- Šavna Peč Location in Slovenia
- Coordinates: 46°6′44.31″N 15°7′27.09″E﻿ / ﻿46.1123083°N 15.1241917°E
- Country: Slovenia
- Traditional region: Styria
- Statistical region: Central Sava
- Municipality: Hrastnik

Area
- • Total: 2.11 km^{2} (0.81 sq mi)
- Elevation: 375.4 m (1,231.6 ft)

Population (2002)
- • Total: 98

= Šavna Peč =

Šavna Peč (/sl/, Schaunapetsch) is a settlement in the Municipality of Hrastnik in central Slovenia. The area is part of the traditional region of Styria. It is now included with the rest of the municipality in the Central Sava Statistical Region.

==Geography==
Šavna Peč lies on a fertile plateau on the south (sunny) side of the hills, about 100 m above the steep left bank of the Sava River.

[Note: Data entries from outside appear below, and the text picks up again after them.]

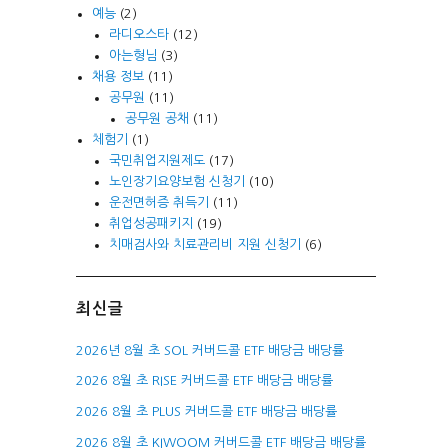
예능
(2)
라디오스타
(12)
아는형님
(3)
채용 정보
(11)
공무원
(11)
공무원 공채
(11)
체험기
(1)
국민취업지원제도
(17)
노인장기요양보험 신청기
(10)
운전면허증 취득기
(11)
취업성공패키지
(19)
치매검사와 치료관리비 지원 신청기
(6)
최신글
2026년 8월 초 SOL 커버드콜 ETF 배당금 배당률
2026 8월 초 RISE 커버드콜 ETF 배당금 배당률
2026 8월 초 PLUS 커버드콜 ETF 배당금 배당률
2026 8월 초 KIWOOM 커버드콜 ETF 배당금 배당률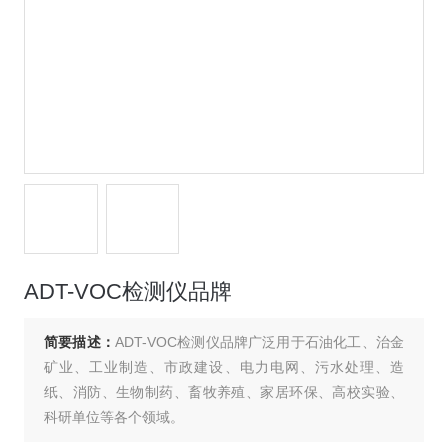
ADT-VOC检测仪品牌
简要描述：
ADT-VOC检测仪品牌广泛用于石油化工、治金
矿业、工业制造、市政建设、电力电网、污水处理、造
纸、消防、生物制药、畜牧养殖、家居环保、高校实验、
科研单位等各个领域。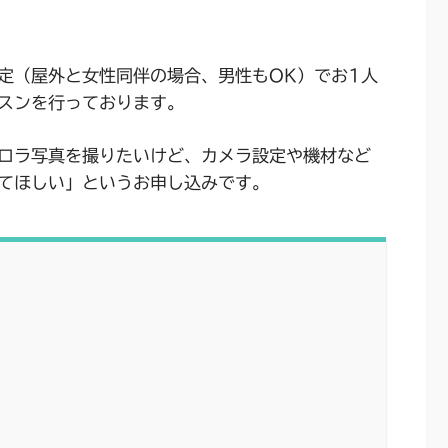
定（屋外と女性同伴の場合、男性もOK）でお1人
スンを行っております。
ロラ写真を撮りたいけど、カメラ設定や機材など
てほしい」というお申し込みです。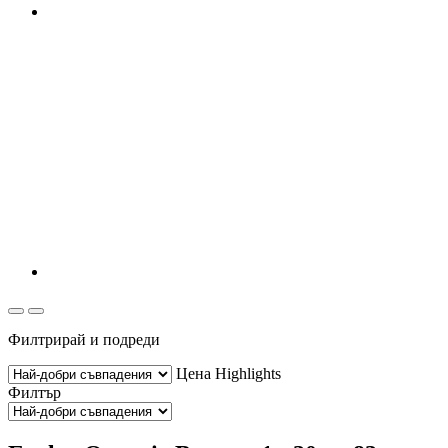
Филтрирай и подреди
Цена
Highlights
Филтър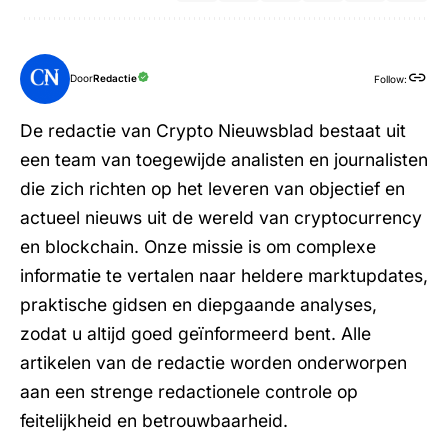
Door
Redactie
Follow:
De redactie van Crypto Nieuwsblad bestaat uit
een team van toegewijde analisten en journalisten
die zich richten op het leveren van objectief en
actueel nieuws uit de wereld van cryptocurrency
en blockchain. Onze missie is om complexe
informatie te vertalen naar heldere marktupdates,
praktische gidsen en diepgaande analyses,
zodat u altijd goed geïnformeerd bent. Alle
artikelen van de redactie worden onderworpen
aan een strenge redactionele controle op
feitelijkheid en betrouwbaarheid.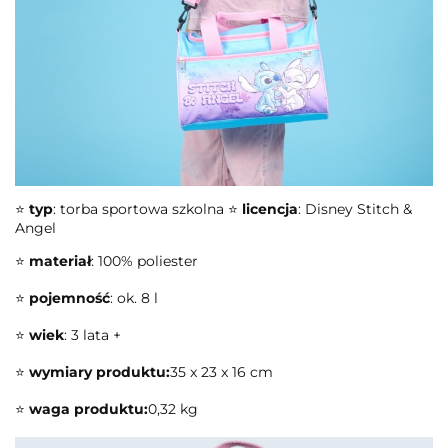
⭐
typ
: torba sportowa szkolna ⭐
licencja
: Disney Stitch &
Angel
⭐
materiał
: 100% poliester
⭐
pojemność
: ok. 8 l
⭐
wiek
: 3 lata +
⭐
wymiary produktu:
35 x 23 x 16 cm
⭐
waga produktu:
0,32 kg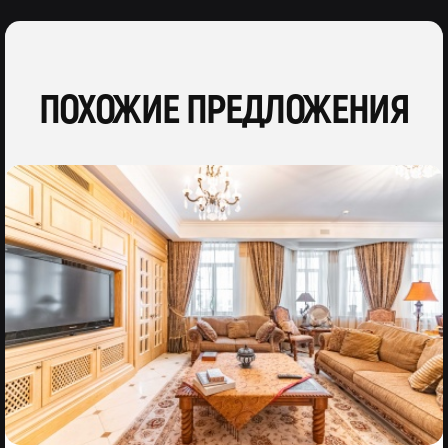
ПОХОЖИЕ ПРЕДЛОЖЕНИЯ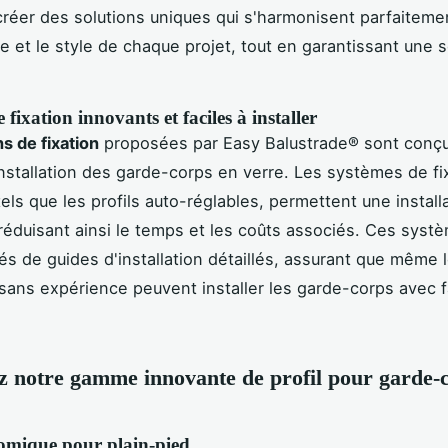
réer des solutions uniques qui s'harmonisent parfaiteme
re et le style de chaque projet, tout en garantissant une s
 fixation innovants et faciles à installer
ns de fixation
proposées par Easy Balustrade® sont conç
l'installation des garde-corps en verre. Les systèmes de fi
els que les profils auto-réglables, permettent une install
 réduisant ainsi le temps et les coûts associés. Ces syst
 de guides d'installation détaillés, assurant que même 
s sans expérience peuvent installer les garde-corps avec fa
 notre gamme innovante de profil pour garde-
nomique pour plain-pied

It is sheltered by a similar (partly rocky) slope above it.

==Notable people==
Šavna Peč is the birthplace of Antón Sovrè, a Slovenian classical philologist, high school educator, and translator. There is a small museum in an old granary with a standing ethnology exhibition and some of Sovrè's works. The museum and the settlement are registered as a cultural heritage site.

The Sovrè Trail (Sovrétova pot) leads from the valley below to the village, and a traditional commemorative hike has been held on it on every first Saturday in October since 2004.